At the 2023 IIHF Women's World Championship she won silver with Canada. During the tournament, she scored two goals. In 2024, she won gold again at the World Championships. From mid-2024 onwards, she was increasingly used in the first line by coach Troy Ryan and at the 2025 IIHF Women's World Championship, she played a full tournament on the first line, for the first time.

During the 2025 Rivalry Series she made her 100th appearance for Canada.
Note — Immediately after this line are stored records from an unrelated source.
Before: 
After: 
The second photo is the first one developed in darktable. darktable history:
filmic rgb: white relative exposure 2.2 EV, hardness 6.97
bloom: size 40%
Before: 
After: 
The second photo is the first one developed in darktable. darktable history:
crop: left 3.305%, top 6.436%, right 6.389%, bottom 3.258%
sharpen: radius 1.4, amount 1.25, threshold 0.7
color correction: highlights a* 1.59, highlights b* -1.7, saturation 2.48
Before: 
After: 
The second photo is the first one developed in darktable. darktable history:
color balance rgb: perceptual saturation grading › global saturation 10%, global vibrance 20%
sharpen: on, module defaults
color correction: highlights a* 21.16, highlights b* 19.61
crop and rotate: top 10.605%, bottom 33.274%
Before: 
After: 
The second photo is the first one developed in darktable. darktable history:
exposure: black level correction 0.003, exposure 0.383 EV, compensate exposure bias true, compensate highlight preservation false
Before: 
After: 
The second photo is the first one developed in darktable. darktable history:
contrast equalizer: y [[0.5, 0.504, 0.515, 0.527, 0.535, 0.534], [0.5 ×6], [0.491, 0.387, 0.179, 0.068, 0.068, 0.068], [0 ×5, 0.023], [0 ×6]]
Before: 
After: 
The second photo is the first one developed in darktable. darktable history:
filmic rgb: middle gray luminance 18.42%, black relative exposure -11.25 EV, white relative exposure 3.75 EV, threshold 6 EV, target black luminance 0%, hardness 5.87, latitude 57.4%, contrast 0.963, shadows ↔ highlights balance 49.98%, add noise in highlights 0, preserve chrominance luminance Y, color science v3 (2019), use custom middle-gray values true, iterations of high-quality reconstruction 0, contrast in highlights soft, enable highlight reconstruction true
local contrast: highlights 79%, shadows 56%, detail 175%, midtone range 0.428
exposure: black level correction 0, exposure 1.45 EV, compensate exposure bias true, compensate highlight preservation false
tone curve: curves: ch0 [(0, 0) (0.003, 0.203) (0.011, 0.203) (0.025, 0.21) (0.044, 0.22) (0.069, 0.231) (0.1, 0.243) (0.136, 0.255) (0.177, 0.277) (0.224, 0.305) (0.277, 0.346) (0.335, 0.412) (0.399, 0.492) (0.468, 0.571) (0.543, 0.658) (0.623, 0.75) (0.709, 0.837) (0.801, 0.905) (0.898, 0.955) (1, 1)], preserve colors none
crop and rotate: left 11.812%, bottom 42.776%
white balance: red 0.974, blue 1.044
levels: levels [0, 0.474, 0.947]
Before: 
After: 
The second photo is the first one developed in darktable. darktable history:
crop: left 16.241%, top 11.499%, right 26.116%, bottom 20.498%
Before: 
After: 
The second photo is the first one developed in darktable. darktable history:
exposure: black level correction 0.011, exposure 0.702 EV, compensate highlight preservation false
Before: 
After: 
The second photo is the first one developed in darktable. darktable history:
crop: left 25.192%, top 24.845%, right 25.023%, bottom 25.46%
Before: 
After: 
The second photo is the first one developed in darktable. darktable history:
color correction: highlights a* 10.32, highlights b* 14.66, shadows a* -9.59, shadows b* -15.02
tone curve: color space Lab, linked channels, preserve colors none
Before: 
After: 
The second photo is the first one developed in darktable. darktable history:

On January 9, 2026, she was named to Canada's roster to compete at the 2026 Winter Olympics. She played all seven games and won silver with Canada. During the tournament, she scored one goal and provided three assists. She was part of the squad which won the silver medal, following a 2-1 loss against the United States in the final on February 19, 2026.

==Career statistics==
=== Regular season and playoffs ===
| | | Regular season | | Playoffs | | | | | | | | |
| Season | Team | League | GP | G | A | Pts | PIM | GP | G | A | Pts | PIM |
| 2016–17 | Brampton Thunder | CWHL | 18 | 8 | 11 | 19 | 6 | — | — | — | — | — |
| 2017–18 | Markham Thunder | CWHL | 2 | 2 | 2 | 4 | 0 | — | — | — | — | — |
| 2018–19 | Markham Thunder | CWHL | 24 | 8 | 17 | 25 | 22 | — | — | — | — | — |
| 2023–24 | PWHL Montreal | PWHL | 23 | 10 | 8 | 18 | 2 | 3 | 0 | 1 | 1 | 0 |
| 2024–25 | Montreal Victoire | PWHL | 27 | 11 | 11 | 22 | 6 | 4 | 1 | 0 | 1 | 2 |
| 2025–26 | Montreal Victoire | PWHL | 30 | 7 | 15 | 22 | 12 | 9 | 3 | 4 | 7 | 8 |
| PWHL totals | 80 | 28 | 34 | 62 | 12 | 16 | 4 | 5 | 9 | 10 | | |
| CWHL totals | 44 | 18 | 30 | 50 | 28 | 0 | 0 | 0 | 0 | 0 | | |

===International===
| Year | Team | Event | Result | | GP | G | A | Pts | PIM |
| 2011 | Canada | U18 | 2 | 5 | 3 | 4 | 7 | 2 |
| 2012 | Canada | U18 | 1 | 5 | 4 | 3 | 7 | 2 |
| 2017 | Canada | WC | 2 | 5 | 0 | 0 | 0 | 4 |
| 2018 | Canada | OG | 2 | 5 | 0 | 0 | 1 | 1 |
| 2019 | Canada | WC | 3 | 7 | 1 | 2 | 3 | 2 |
| 2021 | Canada | WC | 1 | 1 | 0 | 0 | 0 | 0 |
| 2022 | Canada | OG | 1 | 7 | 4 | 2 | 6 | 6 |
| 2022 | Canada | WC | 1 | 7 | 0 | 1 | 1 | 0 |
| 2023 | Canada | WC | 2 | 7 | 2 | 0 | 2 | 0 |
| 2024 | Canada | WC | 1 | 7 | 2 | 3 | 5 | 2 |
| 2025 | Canada | WC | 2 | 7 | 2 | 6 | 8 | 4 |
| 2026 | Canada | OG | 2 | 7 | 1 | 3 | 4 | 2 |
| Junior totals | 10 | 7 | 7 | 14 | 4 | | | |
| Senior totals | 60 | 12 | 17 | 29 | 21 | | | |

==Awards and honours==
- 2011 Canada Winter games: Silver medal (with Team Ontario)

===NCAA===
- 2012-13: ECAC Hockey All-Rookie Team
- 2014-15: All-Ivy Honorable Mention
- 2014-15: ECAC Hockey All-Academic
- 2015-16: Dartmouth Team Captain
- 2015-16: All-Ivy First Team
- 2015-16: Academic All-Ivy
- 2015-16: ECAC Hockey Third Team All-League
- 2015-16: ECAC Hockey All-Academic

===CWHL===
- Rookie of the Year 2017
- 2018 Clarkson Cup champion

=== PWHL ===
- 2025 Hockey For All Award
- 2026 Walter Cup Champion
- 2025–26 PWHL Second Team All-Star

==Personal life==
Stacey is the great-granddaughter of Hockey Hall of Famer King Clancy
and wears the jersey number 7 in his honour. Her grand-uncle, Terry Clancy, played for Team Canada at the 1964 Winter Olympics in Innsbruck, Austria. She is of Irish descent through Clancy.

On May 26, 2023, Stacey announced her engagement to Team Canada and PWHL Montreal teammate Marie-Philip Poulin, with whom she has been in a relationship since 2017. They married on September 28, 2024. The couple resides in Montreal with their dog Arlo.